Fractional Brownian motion time-changed by gamma and inverse gamma process

TL;DR

This paper introduces two new long-range dependent processes constructed as superpositions of fractional Brownian motion with gamma and inverse gamma processes, analyzing their properties, simulation, and parameter estimation methods.

Contribution

It presents novel long-range dependent models based on fractional Brownian motion with gamma and inverse gamma time changes, including their properties and estimation techniques.

Findings

Both processes exhibit long-range dependence.

The proposed estimation method is effective for rounded data.

Simulation results validate the estimation procedures.

Abstract

Many real time-series exhibit behavior adequate to long range dependent data. Additionally very often these time-series have constant time periods and also have characteristics similar to Gaussian processes although they are not Gaussian. Therefore there is need to consider new classes of systems to model these kind of empirical behavior. Motivated by this fact in this paper we analyze two processes which exhibit long range dependence property and have additional interesting characteristics which may be observed in real phenomena.
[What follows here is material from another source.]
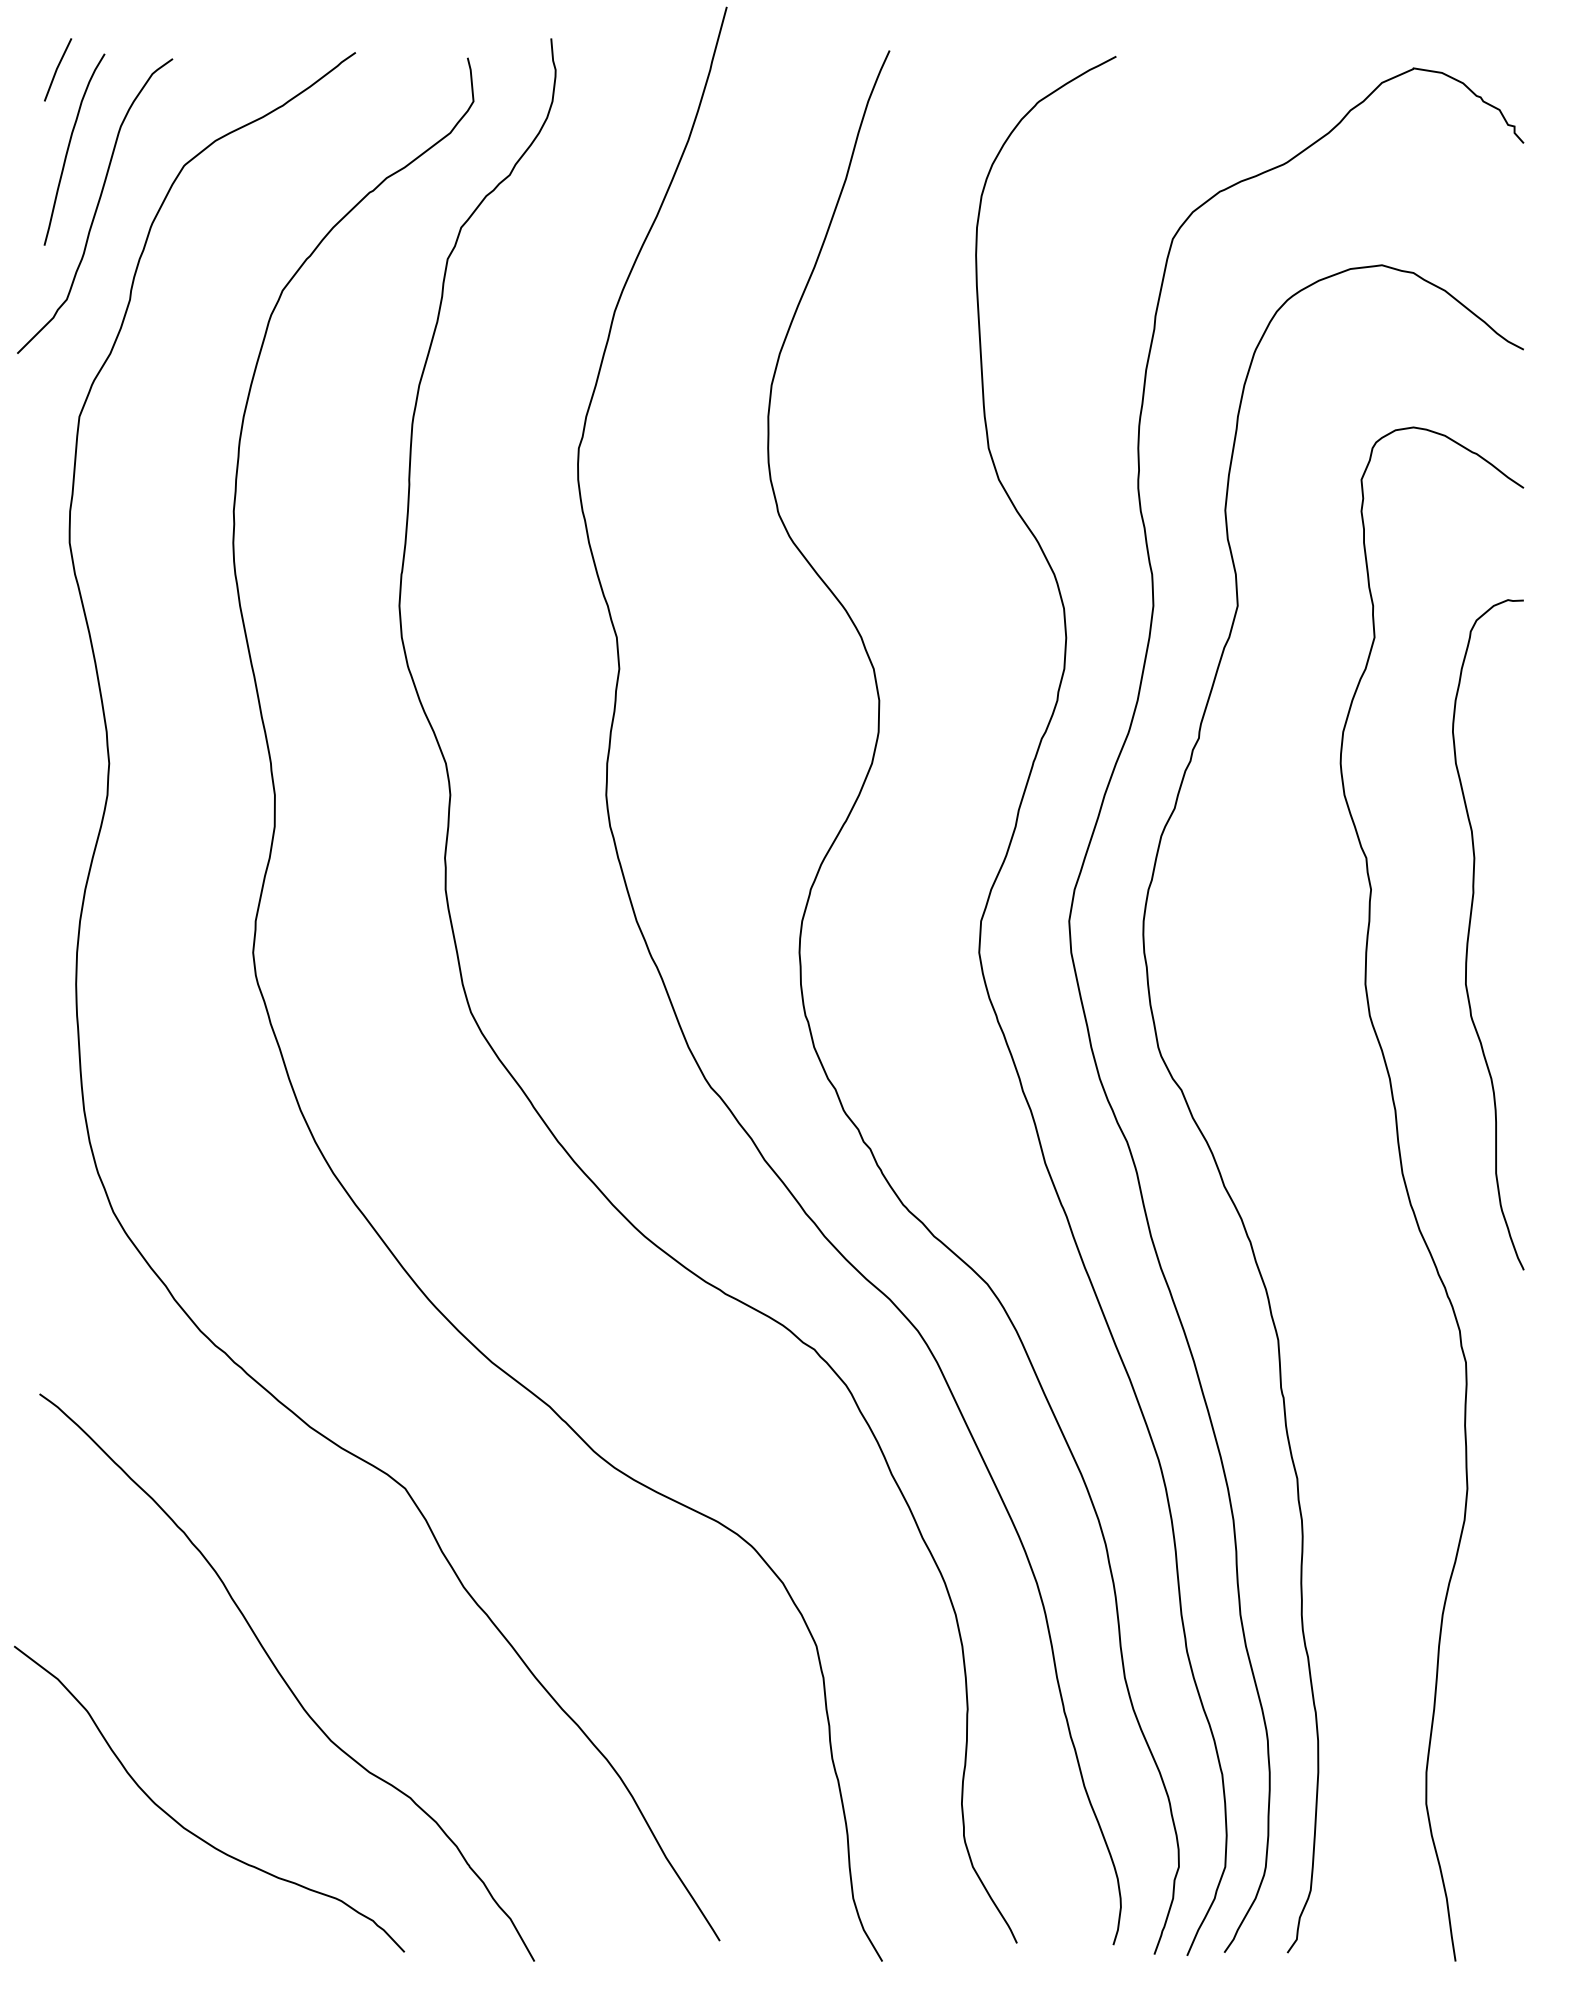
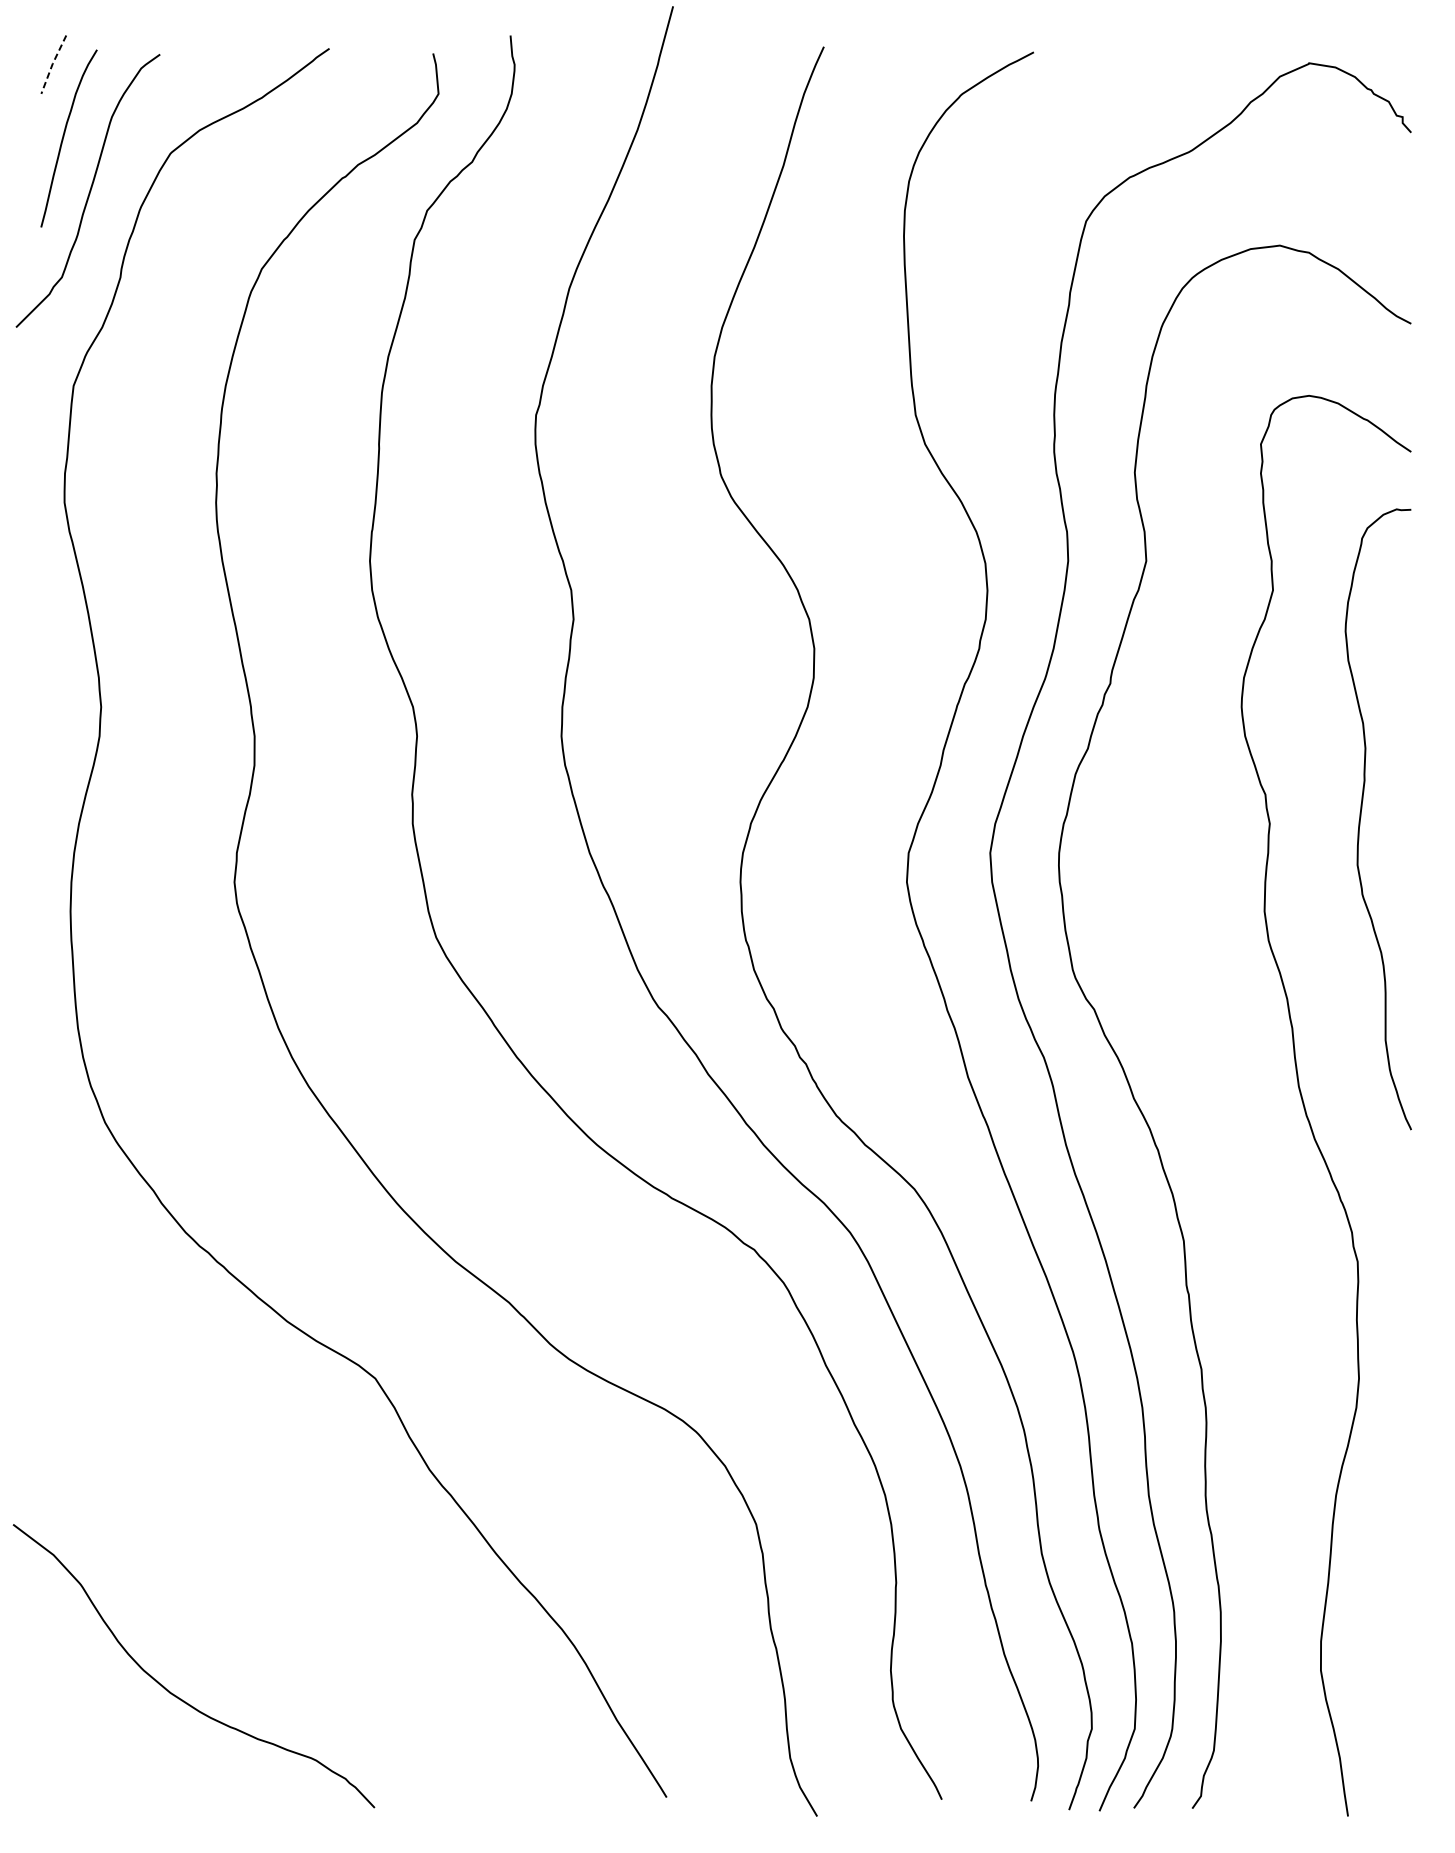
line: (56, 68) -> (52, 63), solid -> dashed
curve: (1470, 928) -> (1361, 813), moved
curve: (284, 1678) -> (263, 1554), removed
Both of them are constructed as the superposition of fractional Brownian motion (FBM) and other process. In the first case the internal process, which plays role of the time, is the gamma process while in the second case the internal process is its inverse. We present in detail their main properties paying main attention to the long range dependence property. Moreover, we show how to simulate these processes and estimate their parameters. We propose to use a novel method based on rescaled modified cumulative distribution function for estimation of parameters of the second considered process. This method is very useful in description of rounded data, like waiting times of subordinated processes delayed by inverse subordinators. By using the Monte Carlo method we show the effectiveness of proposed estimation procedures.